Am Dienstag lag die Rendite für zehnjährige deutsche Staatsanleihen – diese gelten als Benchmark für Zinspapiere aus dem Euro-Raum – bei bis zu 2,49 Prozent.
Eine weitere Besonderheit zeigt sich im Vergleich mit den sogenannten Swap-Sätzen. Zu den Swap-Sätzen tauschen institutionelle Investoren feste gegen variable Zinszahlungen über verschiedene Zeiträume.
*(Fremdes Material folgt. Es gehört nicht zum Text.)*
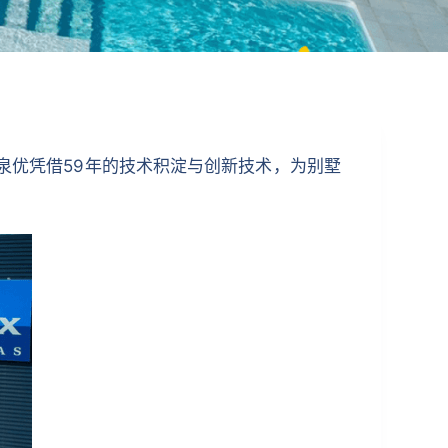
迪泉优凭借59年的技术积淀与创新技术，为别墅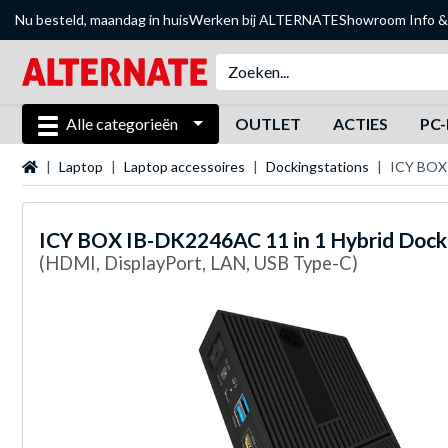
Nu besteld, maandag in huis
Werken bij ALTERNATE
Showroom
Info &
Alle categorieën
OUTLET
ACTIES
PC-
Startpagina
Laptop
Laptop accessoires
Dockingstations
ICY BOX 
ICY BOX
IB-DK2246AC 11 in 1 Hybrid Docki
(HDMI, DisplayPort, LAN, USB Type-C)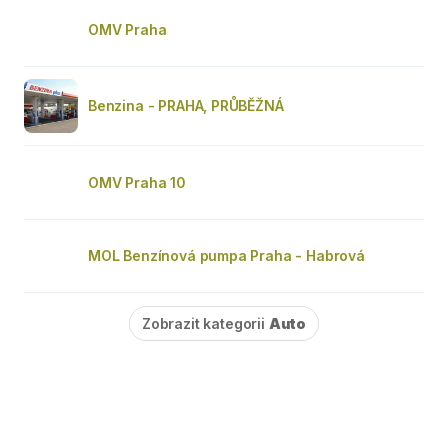
OMV Praha
Benzina - PRAHA, PRŮBĚŽNÁ
OMV Praha 10
MOL Benzínová pumpa Praha - Habrová
Zobrazit kategorii
Auto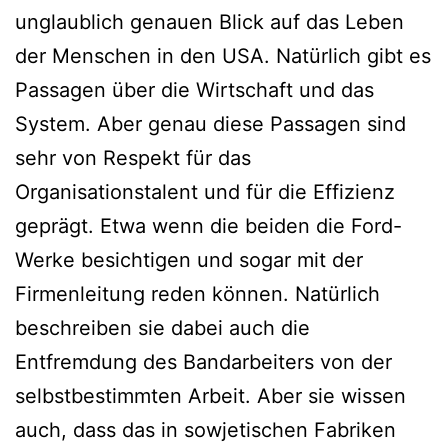
unglaublich genauen Blick auf das Leben
der Menschen in den USA. Natürlich gibt es
Passagen über die Wirtschaft und das
System. Aber genau diese Passagen sind
sehr von Respekt für das
Organisationstalent und für die Effizienz
geprägt. Etwa wenn die beiden die Ford-
Werke besichtigen und sogar mit der
Firmenleitung reden können. Natürlich
beschreiben sie dabei auch die
Entfremdung des Bandarbeiters von der
selbstbestimmten Arbeit. Aber sie wissen
auch, dass das in sowjetischen Fabriken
Investoren können so etwa auf die künftige Zinsentwicklung wetten.
Der Swap-Satz ist der Preis, den ein Investor für ein solches Zinstauschgeschäft zahlt. Er gilt als viel beachtetes Risikomaß an den Märkten.
In der Vergangenheit lag die Rendite deutscher Anleihen stets niedriger als der Swap-Satz. Die Kosten für den Bund als wichtigsten Emittenten am Markt für Euro-Staatsanleihen waren im Vergleich also geringer.